Technique to boost implantation rate of healthy embryos offered for first time

The new technique, developed abroad and used in only a 10 to 30 places in the US and Europe, is called 24 Sure.

Sperm cells surround an embryo 311 (photo credit: Debbi Morello/Detroit Free Press/MCT)
Sperm cells surround an embryo 311
(photo credit: Debbi Morello/Detroit Free Press/MCT)
A new clinic at Jerusalem’s Shaare Zedek Medical Center is the first in the country to raise the rate of successful implantation of healthy embryos in the womb, from around 25 percent using ordinary techniques to a significant 75% rate.
The new technique, developed abroad and used in only 10 to 30 places in the US and Europe, is called 24 Sure. It involves examining, over a period of 26 hours, all 46 chromosomes (23 pairs) in an eight-celled embryo. It enables the lab to check whether the embryo has the normal number of chromosomes, with the best chance of being implanted successfully.
Prof. Gheona Altarescu, a Romanian-born expert at SZMC’s medical genetics institute’s molecular laboratory, said the technique is so successful that she expects other Israeli hospitals will follow.
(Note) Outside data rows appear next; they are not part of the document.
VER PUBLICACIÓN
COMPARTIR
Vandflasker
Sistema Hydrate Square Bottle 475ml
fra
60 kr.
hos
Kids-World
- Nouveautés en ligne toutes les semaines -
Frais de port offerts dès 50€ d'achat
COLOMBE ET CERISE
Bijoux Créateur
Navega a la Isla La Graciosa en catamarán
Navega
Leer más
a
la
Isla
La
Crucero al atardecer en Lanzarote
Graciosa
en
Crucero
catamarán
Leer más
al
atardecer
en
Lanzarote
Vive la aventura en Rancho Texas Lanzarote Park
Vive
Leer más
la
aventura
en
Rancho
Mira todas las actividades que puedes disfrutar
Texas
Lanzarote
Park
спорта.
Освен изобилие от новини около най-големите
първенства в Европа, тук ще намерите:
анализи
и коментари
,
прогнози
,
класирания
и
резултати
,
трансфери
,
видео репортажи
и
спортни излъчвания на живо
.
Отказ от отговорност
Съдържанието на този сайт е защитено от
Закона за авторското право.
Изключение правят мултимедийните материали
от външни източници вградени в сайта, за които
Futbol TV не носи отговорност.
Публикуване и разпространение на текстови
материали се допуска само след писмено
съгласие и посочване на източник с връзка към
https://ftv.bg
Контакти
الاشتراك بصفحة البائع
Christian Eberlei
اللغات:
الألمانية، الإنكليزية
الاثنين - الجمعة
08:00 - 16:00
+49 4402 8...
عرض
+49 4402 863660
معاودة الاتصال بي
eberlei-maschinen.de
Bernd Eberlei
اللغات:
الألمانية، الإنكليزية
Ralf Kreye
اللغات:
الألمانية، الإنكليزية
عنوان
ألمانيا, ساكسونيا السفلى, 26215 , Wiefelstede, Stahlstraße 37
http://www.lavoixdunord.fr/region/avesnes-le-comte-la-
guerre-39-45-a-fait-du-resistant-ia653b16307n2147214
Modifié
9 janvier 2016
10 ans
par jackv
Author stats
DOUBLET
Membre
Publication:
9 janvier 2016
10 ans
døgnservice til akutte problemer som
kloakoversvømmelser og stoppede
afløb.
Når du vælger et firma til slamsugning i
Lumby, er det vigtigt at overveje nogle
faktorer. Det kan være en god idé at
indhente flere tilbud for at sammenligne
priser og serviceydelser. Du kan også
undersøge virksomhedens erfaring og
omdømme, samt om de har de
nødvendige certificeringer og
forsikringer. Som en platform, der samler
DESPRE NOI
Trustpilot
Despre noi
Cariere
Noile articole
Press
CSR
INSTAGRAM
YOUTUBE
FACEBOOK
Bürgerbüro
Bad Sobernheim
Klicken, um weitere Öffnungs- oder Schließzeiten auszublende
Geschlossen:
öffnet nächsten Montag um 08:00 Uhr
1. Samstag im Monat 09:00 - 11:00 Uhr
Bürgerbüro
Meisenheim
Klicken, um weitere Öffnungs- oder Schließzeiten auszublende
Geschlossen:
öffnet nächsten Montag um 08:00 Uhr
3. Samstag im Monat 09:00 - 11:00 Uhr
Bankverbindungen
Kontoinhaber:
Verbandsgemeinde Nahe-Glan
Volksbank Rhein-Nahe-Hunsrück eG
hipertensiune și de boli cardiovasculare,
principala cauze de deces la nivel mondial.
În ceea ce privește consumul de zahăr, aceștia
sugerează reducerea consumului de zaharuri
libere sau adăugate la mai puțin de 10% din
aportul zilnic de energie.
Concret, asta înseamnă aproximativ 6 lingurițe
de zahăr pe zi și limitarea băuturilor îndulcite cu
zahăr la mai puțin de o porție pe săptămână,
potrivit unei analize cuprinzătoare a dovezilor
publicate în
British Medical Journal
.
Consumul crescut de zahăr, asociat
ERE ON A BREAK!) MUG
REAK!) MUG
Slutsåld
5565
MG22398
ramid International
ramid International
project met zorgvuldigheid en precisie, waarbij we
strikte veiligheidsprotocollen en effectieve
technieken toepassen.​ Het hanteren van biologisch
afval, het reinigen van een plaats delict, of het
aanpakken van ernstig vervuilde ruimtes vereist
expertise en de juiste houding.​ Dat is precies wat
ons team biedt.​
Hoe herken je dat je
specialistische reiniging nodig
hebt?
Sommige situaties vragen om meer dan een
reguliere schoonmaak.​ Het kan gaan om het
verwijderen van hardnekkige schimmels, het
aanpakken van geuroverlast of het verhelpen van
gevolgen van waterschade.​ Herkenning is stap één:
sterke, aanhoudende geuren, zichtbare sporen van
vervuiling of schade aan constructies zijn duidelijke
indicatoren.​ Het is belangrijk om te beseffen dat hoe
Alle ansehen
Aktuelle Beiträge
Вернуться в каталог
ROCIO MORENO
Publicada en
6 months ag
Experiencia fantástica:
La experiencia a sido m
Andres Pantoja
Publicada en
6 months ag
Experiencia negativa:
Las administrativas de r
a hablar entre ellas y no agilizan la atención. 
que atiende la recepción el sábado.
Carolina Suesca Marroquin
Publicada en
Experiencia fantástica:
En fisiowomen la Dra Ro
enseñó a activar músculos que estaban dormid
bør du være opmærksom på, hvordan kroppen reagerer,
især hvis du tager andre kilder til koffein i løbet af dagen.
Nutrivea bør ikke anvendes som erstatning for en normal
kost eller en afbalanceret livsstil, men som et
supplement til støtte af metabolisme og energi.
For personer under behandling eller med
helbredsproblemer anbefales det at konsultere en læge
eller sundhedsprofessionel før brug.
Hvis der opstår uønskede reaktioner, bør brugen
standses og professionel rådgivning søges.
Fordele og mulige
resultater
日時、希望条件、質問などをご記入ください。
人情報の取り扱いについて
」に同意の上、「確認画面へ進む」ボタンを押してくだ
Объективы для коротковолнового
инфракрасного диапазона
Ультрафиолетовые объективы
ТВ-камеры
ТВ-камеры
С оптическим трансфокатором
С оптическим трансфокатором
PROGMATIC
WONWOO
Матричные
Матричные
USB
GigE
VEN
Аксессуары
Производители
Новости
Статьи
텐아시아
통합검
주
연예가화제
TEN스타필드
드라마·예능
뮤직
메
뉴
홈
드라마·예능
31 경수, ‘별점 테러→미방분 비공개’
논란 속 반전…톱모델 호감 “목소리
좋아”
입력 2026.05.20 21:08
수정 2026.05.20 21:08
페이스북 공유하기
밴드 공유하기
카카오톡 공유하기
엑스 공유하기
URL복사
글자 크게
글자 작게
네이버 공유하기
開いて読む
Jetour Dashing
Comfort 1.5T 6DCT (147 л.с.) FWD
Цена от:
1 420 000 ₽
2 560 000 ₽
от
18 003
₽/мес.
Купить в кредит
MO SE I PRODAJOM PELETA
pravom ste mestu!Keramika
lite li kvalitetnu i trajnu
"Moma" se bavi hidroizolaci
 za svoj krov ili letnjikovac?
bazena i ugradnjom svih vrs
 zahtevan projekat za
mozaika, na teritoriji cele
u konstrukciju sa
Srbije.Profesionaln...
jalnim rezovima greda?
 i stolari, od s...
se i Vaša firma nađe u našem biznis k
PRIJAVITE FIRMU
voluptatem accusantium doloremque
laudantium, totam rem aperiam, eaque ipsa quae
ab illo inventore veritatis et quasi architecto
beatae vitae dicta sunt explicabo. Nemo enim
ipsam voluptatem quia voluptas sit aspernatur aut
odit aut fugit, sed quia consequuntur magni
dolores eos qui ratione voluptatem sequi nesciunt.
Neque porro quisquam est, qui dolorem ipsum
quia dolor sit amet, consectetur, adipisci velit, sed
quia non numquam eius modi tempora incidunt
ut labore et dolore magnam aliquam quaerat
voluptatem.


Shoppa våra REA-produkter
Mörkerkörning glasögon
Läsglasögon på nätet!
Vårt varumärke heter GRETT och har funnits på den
It will benefit not only older women who have a smaller chance of succeeding with IVF, but also younger women who have gone through several miscarriages and carriers of chromosome changes, said the scientist, who heads the pre-implantation genetic diagnosis unit at the hospital.
The procedure is not yet included in the basket of health services, but IVF itself is. For the additional testing, the couples must pay several thousand shekels, “but it can save the time, pain, and emotional effort” of going through yet another IVF procedure.
The health funds are expected to adopt the procedure, because each fertility treatment cycle costs a lot of money. Altarescu learned the procedure in Chicago, but the company that developed it and sells the materials is Blue- Nome of Cambridge in the UK.
So far, some 20 women have gotten healthy pregnancies with the technique, but still have to wait a few months to reach term and deliver.
Altarescu’s lab team consists of Sharon Zeligson, Dr. David Ze’evi, Rachel Be’eri, and Prof.
Talia Eldar-Geva, who are performing two or three more procedures every week. “It’s a very promising new technology that can help many infertile couples,” she concluded.